▶ EXERCISE AIM: Pictures stay out; please output the remaining data exactly.

▶ RECORDS FOR THE TASK:
◇ ◇ ◇ ◇

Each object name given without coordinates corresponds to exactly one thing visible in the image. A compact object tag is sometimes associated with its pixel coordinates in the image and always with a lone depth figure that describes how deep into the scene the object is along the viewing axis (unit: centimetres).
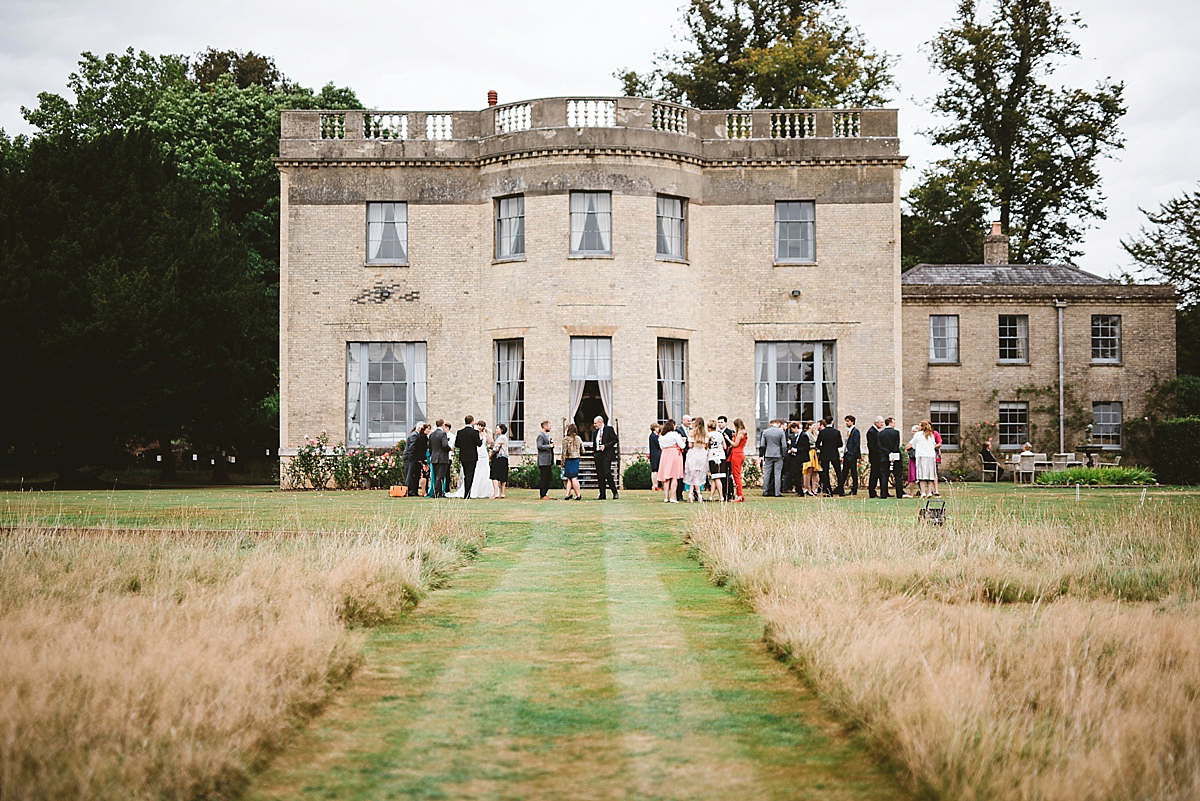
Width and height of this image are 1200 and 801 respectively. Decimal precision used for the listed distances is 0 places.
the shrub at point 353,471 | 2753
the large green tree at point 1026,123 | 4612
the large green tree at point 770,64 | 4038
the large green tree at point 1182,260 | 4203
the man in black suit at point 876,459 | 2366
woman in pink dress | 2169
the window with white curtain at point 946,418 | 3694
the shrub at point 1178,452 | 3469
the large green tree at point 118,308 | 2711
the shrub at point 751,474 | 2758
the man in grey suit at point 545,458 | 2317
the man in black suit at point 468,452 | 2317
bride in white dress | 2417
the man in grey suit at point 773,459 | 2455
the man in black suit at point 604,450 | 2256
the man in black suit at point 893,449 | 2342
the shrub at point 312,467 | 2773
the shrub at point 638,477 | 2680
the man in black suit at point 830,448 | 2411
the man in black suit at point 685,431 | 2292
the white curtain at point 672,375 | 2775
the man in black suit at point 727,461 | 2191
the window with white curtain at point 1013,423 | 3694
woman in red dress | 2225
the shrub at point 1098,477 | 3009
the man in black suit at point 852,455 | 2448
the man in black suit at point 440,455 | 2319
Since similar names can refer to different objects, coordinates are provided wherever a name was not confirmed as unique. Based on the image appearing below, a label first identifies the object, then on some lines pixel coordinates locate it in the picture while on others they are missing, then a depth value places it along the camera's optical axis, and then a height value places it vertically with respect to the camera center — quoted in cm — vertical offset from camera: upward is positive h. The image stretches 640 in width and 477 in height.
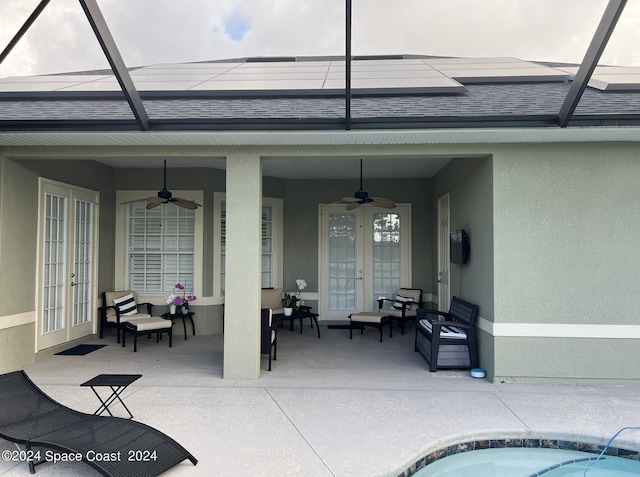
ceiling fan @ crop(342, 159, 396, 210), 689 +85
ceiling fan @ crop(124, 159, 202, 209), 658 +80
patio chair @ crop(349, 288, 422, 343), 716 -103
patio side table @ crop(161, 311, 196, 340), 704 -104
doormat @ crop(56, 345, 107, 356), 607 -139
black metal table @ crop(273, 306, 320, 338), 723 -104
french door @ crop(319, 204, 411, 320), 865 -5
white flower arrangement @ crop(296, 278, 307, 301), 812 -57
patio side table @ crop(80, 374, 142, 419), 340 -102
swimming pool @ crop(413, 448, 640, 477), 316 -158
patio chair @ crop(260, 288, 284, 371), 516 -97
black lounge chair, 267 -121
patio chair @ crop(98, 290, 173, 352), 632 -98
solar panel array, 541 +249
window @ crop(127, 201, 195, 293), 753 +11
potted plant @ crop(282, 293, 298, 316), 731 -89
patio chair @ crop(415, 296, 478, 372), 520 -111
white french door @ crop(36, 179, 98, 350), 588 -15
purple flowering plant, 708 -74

◇ ◇ ◇ ◇

▶ WRITTEN REPLY:
Each object name given without coordinates corresponds to exactly one thing visible in the image. A compact object tag is sometimes associated with its pixel coordinates in the image and always with a lone depth figure that describes how deep into the scene the object is along the viewing axis (unit: centimetres).
Width and height of this image are 1200 and 801 respectively. Decimal precision used for the listed distances is 0 places.
the shrub at point 353,471 | 2753
the large green tree at point 1026,123 | 4612
the large green tree at point 770,64 | 4038
the large green tree at point 1182,260 | 4203
the man in black suit at point 876,459 | 2366
woman in pink dress | 2169
the window with white curtain at point 946,418 | 3694
the shrub at point 1178,452 | 3469
the large green tree at point 118,308 | 2711
the shrub at point 751,474 | 2758
the man in grey suit at point 545,458 | 2317
the man in black suit at point 468,452 | 2317
bride in white dress | 2417
the man in grey suit at point 773,459 | 2455
the man in black suit at point 604,450 | 2256
the man in black suit at point 893,449 | 2342
the shrub at point 312,467 | 2773
the shrub at point 638,477 | 2680
the man in black suit at point 830,448 | 2411
the man in black suit at point 685,431 | 2292
the white curtain at point 672,375 | 2775
the man in black suit at point 727,461 | 2191
the window with white curtain at point 1013,423 | 3694
woman in red dress | 2225
the shrub at point 1098,477 | 3009
the man in black suit at point 852,455 | 2448
the man in black suit at point 440,455 | 2319
Since similar names can refer to different objects, coordinates are provided wherever a name was not confirmed as unique. Based on the image appearing below, a label first identifies the object, then on some lines pixel coordinates locate it in the picture while on others they are missing, then a depth value places it along the camera's optical axis, and then a height value places it vertically with respect to the camera center — quoted in cm — vertical offset from camera: upward is positive h. The image stretches 640 in width and 477 in height.
ceiling fan @ crop(342, 159, 396, 210), 689 +85
ceiling fan @ crop(124, 159, 202, 209), 658 +80
patio chair @ crop(349, 288, 422, 343), 716 -103
patio side table @ crop(161, 311, 196, 340), 704 -104
doormat @ crop(56, 345, 107, 356), 607 -139
black metal table @ crop(273, 306, 320, 338), 723 -104
french door @ crop(319, 204, 411, 320), 865 -5
white flower arrangement @ crop(296, 278, 307, 301), 812 -57
patio side table @ crop(80, 374, 142, 419), 340 -102
swimming pool @ crop(413, 448, 640, 477), 316 -158
patio chair @ crop(260, 288, 284, 371), 516 -97
black lounge chair, 267 -121
patio chair @ crop(98, 290, 173, 352), 632 -98
solar panel array, 541 +249
window @ crop(127, 201, 195, 293), 753 +11
potted plant @ crop(282, 293, 298, 316), 731 -89
patio chair @ crop(415, 296, 478, 372), 520 -111
white french door @ crop(36, 179, 98, 350), 588 -15
purple flowering plant, 708 -74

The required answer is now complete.